General information about Insulin in the UK
Ketoacidosis, diabetic hyperosmolar coma and lactic acid, insulin dependent diabetes mellitus (I type), including during intercurrent conditions (infection, trauma, surgery, exacerbation of chronic disease), diabetic nephropathy and / or hepatic dysfunction, pregnancy and childbirth, non-insulin dependent diabetes mellitus (II type) with resistance to oral antidiabetic agents, dystrophic skin lesions (sores, carbuncles, furunculosis), expressed asthenia patient with heavily flowing pathology (infection, burn disease, trauma, frostbite), long infectious process (tuberculosis, pyelonephritis).
Hypersensitivity, hypoglycemia, liver and / or kidney problems (possible accumulation), breastfeeding (there is a high risk of insulin excretion in breast milk).
Hypoglycemia, hyperglycemia postglikemicheskaya (Somogyi phenomenon), edema, visual disturbances, insulin resistance (the daily requirement exceeds 200 units), allergic reactions: skin rash with itching, sometimes accompanied by dyspnea and hypotension, anaphylactic shock; local reactions: redness, swelling and tenderness of the skin and subcutaneous tissue (pass on their own within a few days - weeks) Postinjection lipodystrophy (increase zhiroobrazovaniya at the injection site - hypertrophic form, or atrophy of fat - atrophic form), accompanied by malabsorption of insulin, the occurrence of pain senses air pressure change.

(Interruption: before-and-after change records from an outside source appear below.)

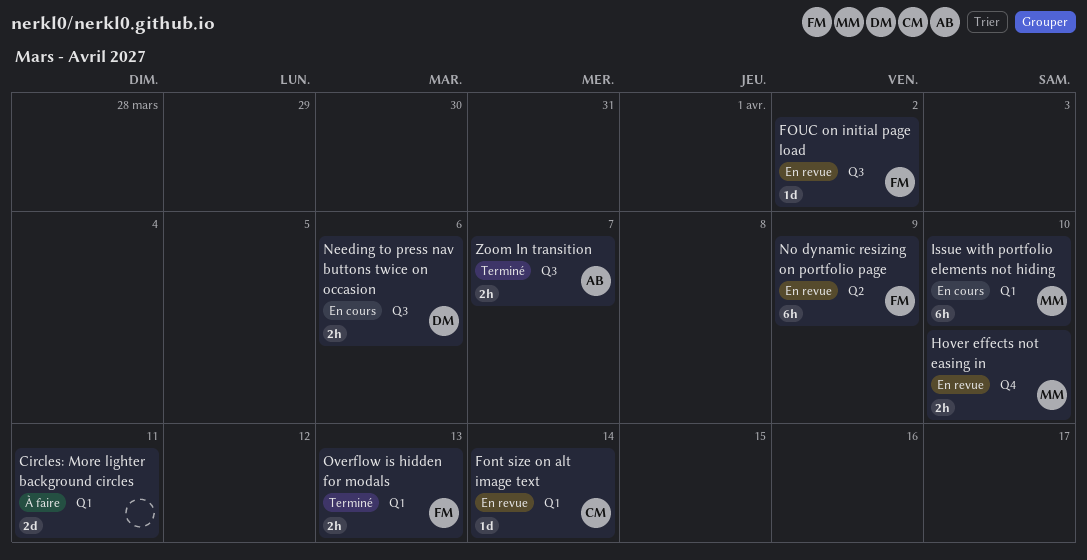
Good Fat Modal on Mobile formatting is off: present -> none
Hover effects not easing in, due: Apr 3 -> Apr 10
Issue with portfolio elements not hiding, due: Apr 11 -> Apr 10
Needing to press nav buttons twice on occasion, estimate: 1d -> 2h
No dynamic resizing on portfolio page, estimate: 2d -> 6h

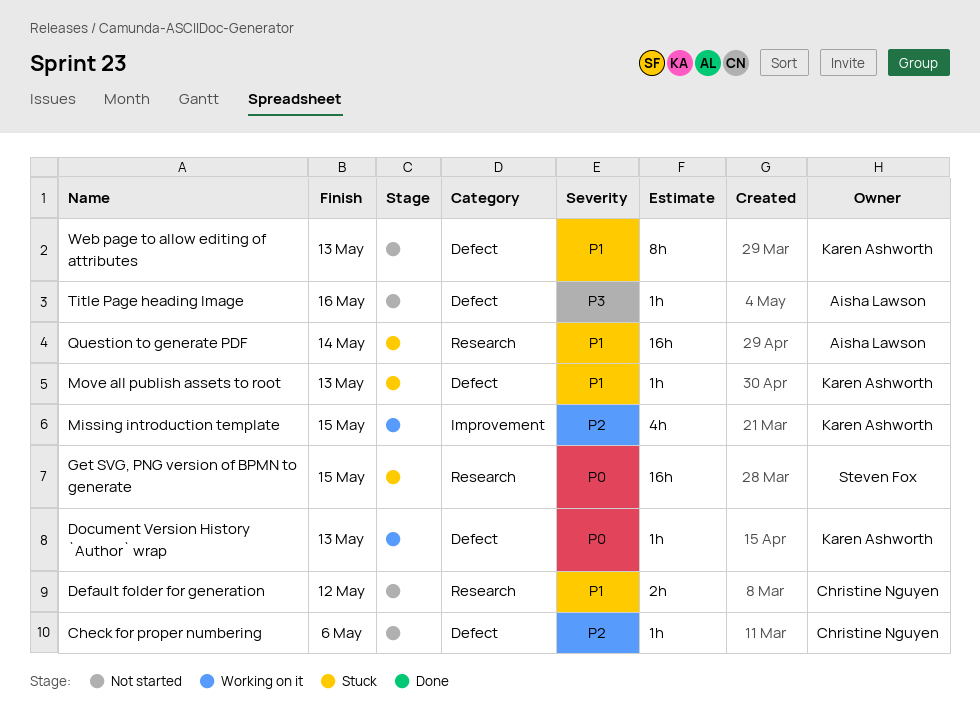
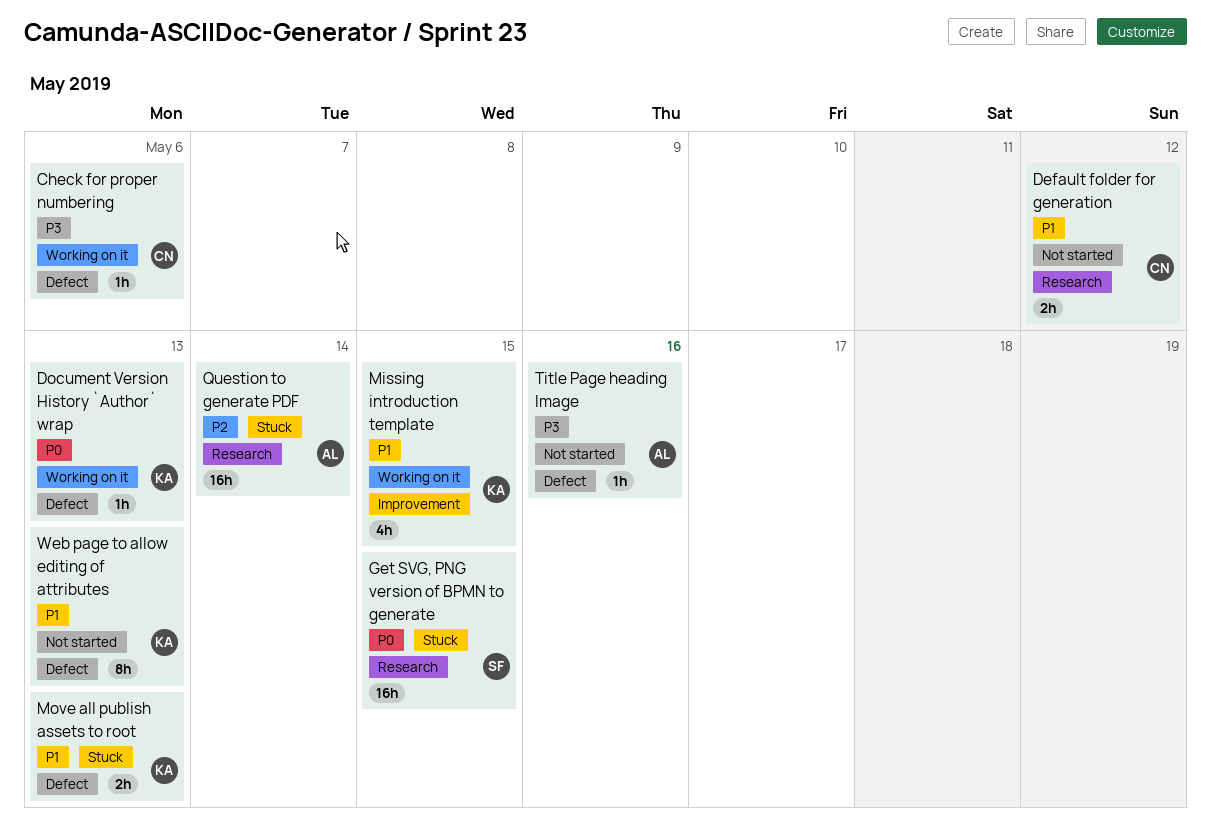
Check for proper numbering, status: Not started -> Working on it
Check for proper numbering, priority: P2 -> P3
Missing introduction template, priority: P2 -> P1
Move all publish assets to root, estimate: 1h -> 2h
Question to generate PDF, priority: P1 -> P2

The interaction with other drugs in the United Kingdom
The effect of increasing oral antidiabetic agents, alcohol, androgens, anabolic steroids, disopyramide, guanethidine, MAO inhibitors, salicylates (in high doses) and other NSAIDs, beta-blockers (mask symptoms of hypoglycaemia - tachycardia, increased blood pressure and. ., etc.), lower - ACTH, glucocorticoids, amphetamines, baclofen, estrogens, oral contraceptives, thyroid hormones, and other thiazide diuretics, triamterene, sympathomimetics, glucagon, phenytoin.. The concentration in the blood increases (accelerates the absorption) nicotine and tobacco products.
hypoglycemia of varying severity, up to hypoglycemic coma. Treatment: mild hypoglycemia glucose is given orally if severe - in / jet (50 ml of 40% solution) with simultaneous introduction of glucagon or epinephrine.
Dosage and administration:
n / a. Patients whose hyperglycemia and glycosuria are not eliminated in the diet for 2-3 days, at the rate of 0.5-1 U / kg, and the dosage is adjusted according to the glycemic profile and glyukozuricheskim; for pregnant women during the first 20 weeks of insulin dose of 0.6 units / kg. Multiplicity of administration may be different (usually used when selecting a dose 3-5 times), the total dose divided into several parts (depending on the number of meals) is proportional to the energy value: B - 25 parts, lunch - 15 parts, lunch - 30 pieces, afternoon snack - 10 pieces, dinner - 20 pieces. Injections produce for 15 minutes before eating. In the future, perhaps twice the introduction (the most convenient for patients).
hypoglycemia contributes to overdose, violation of diet, exercise, fatty liver, renal damage organic. For the prevention of post-injection lipodystrophy recommended to change the site of injection, the treatment comprises administering insulin (6-10 units), mixed with 0.5-1.5 ml of 0.25-0.5% solution of novocaine, the transition zone lipodystrophy, closer to a healthy tissues to a depth of 1 / 2-3 / 4 of the fat layer thickness. With the development of resistance should be transferred to the patient monopikovye monocomponent and highly purified temporarily appoint corticosteroids and antihistamines. Allergization requires hospitalization of the patient, identify the drug component, which is an allergen, the appointment of adequate treatment and replacement of insulin.
Reduce the number of daily injections of insulin is achieved by combining different duration.